IN immediate response to the appeal of the President, four hundred Pennsylvania volunteers, escorted by three hundred United States troops, were the first who reached Washington. They went from Carlisle Barracks, and arrived in Washington at 10 o'clock in the night of the 18th, and bivouacked in the Capitol. On the same day, the Sixth Regiment of Massachusetts Volunteers left Boston for Washington. They reached Baltimore, forty miles from the Capitol, on the 19th, and there met a regiment from Philadelphia. Both of these bodies of citizen troops had started so suddenly, that they were quite unprepared for hostilities. The Massachusetts troops were partially armed, but the Pennsylvania men had scarcely a musket. They were expecting to be supplied with arms in Washington. The Massachusetts regiment occupied eleven cars, and reached Baltimore, through New York and Philadelphia, without accident. But here, in the first slaveholding city they entered, they found a large crowd assembled, with menacing looks and words, and hostile demonstrations of a very serious character began to be made.

It was necessary to pass directly through the city, a distance of two and a half miles, in the cars, drawn by horses instead of engines, to the Washington station.

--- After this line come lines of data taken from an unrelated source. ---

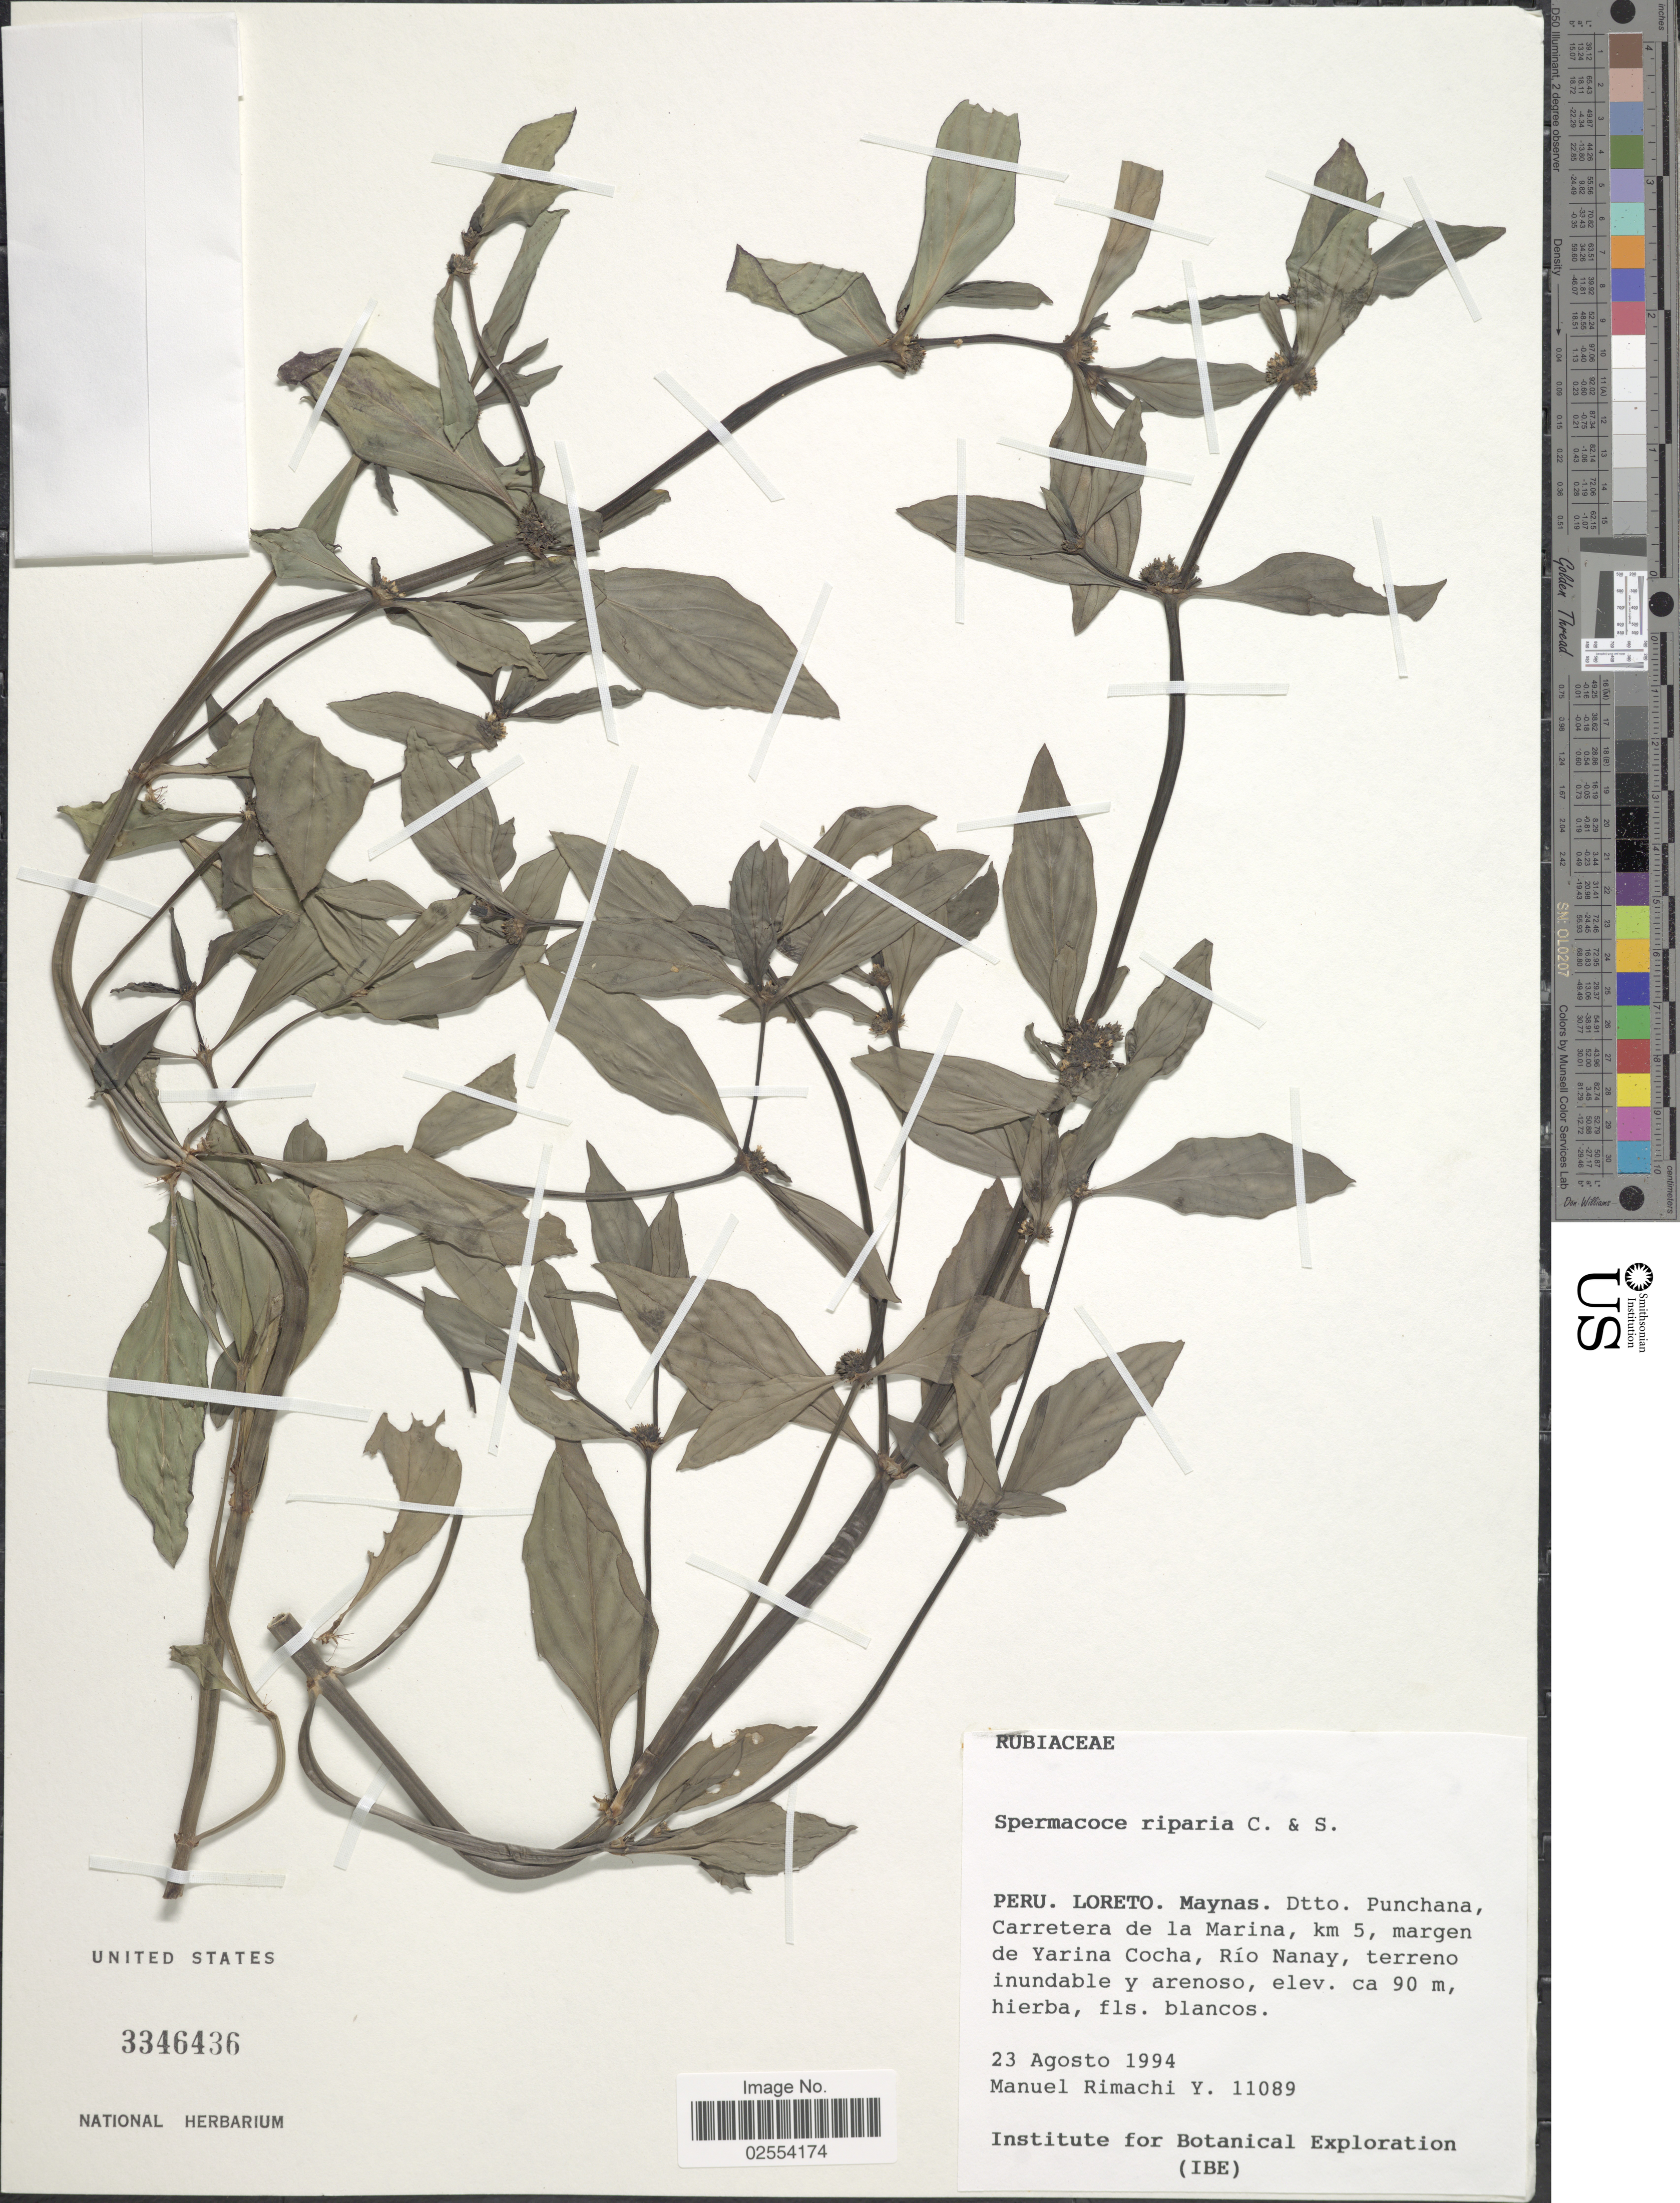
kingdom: Plantae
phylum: Tracheophyta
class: Magnoliopsida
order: Gentianales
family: Rubiaceae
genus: Spermacoce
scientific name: Spermacoce sp.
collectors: M. Rimachi Y.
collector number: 11089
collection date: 1994-08-23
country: Peru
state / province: Loreto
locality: Maynas Dtto Punchana, Carretera de la Marina, km 5, margen de Yarina Cocha, Río Nanay, terreno inundable y arenoso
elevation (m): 90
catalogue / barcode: US 3346436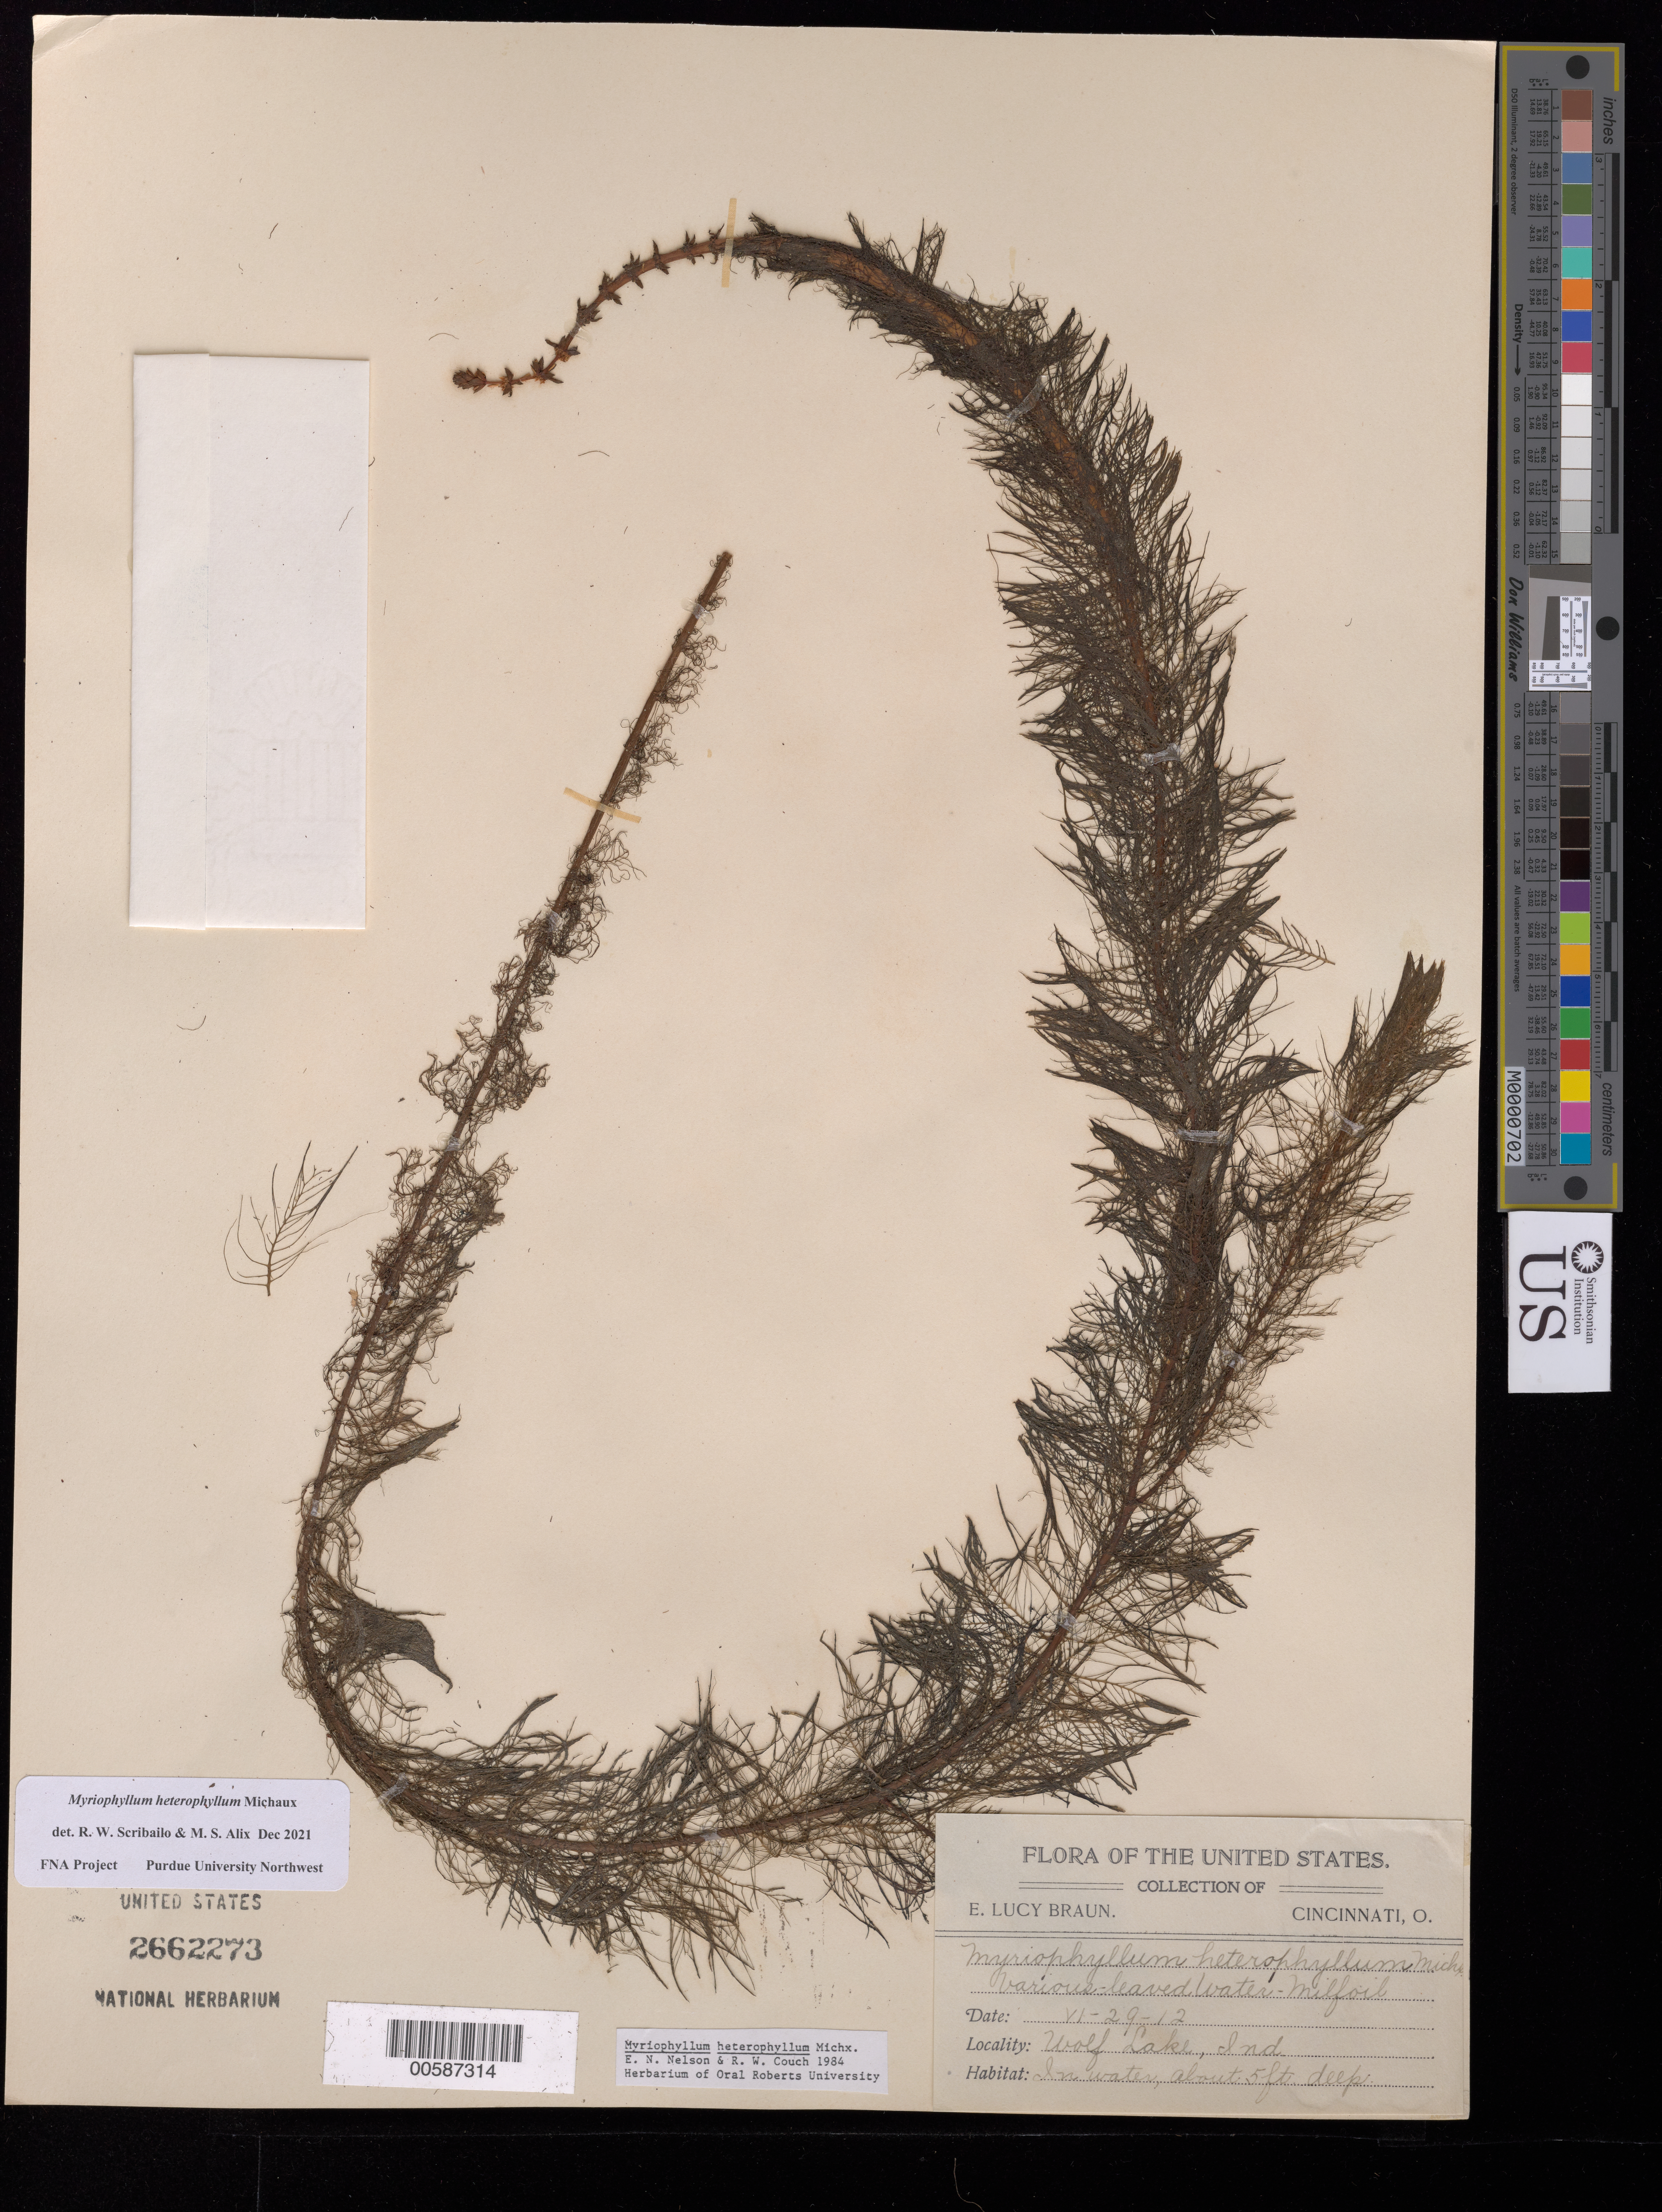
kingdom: Plantae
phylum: Tracheophyta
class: Magnoliopsida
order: Saxifragales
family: Haloragaceae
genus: Myriophyllum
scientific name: Myriophyllum heterophyllum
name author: Michx.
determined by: Scribailo, R. W.; Alix, M. S.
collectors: E. L. Braun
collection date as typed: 29 Jun 1912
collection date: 1912-06-29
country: United States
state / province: Indiana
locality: Wolf Lake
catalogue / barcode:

In this way, nine out of eleven of the cars passed in safety, though insults and curses pursued them all the way, and not a few stones and brickbats were hurled at them. The excitement rapidly increased, and denser multitudes flooded the streets, until there was a mass of ten thousand men, not all indeed sympathizing with the rioters, who surrounded and arrested the progress of the two last cars, which contained but one hundred men, and many of them unarmed.

A hideous scene of uproar and clamor ensued. There was no police power to stay the tumult. Heavy anchors and other obstructions were thrown upon the track, and the rails torn up. A secession flag was waved defiantly, and the most bitter curses of the Union were blended with huzzas for the Confederacy. Thus far the soldiers had remained quietly in the cars, making no reply, by word or look, to their insulting foes.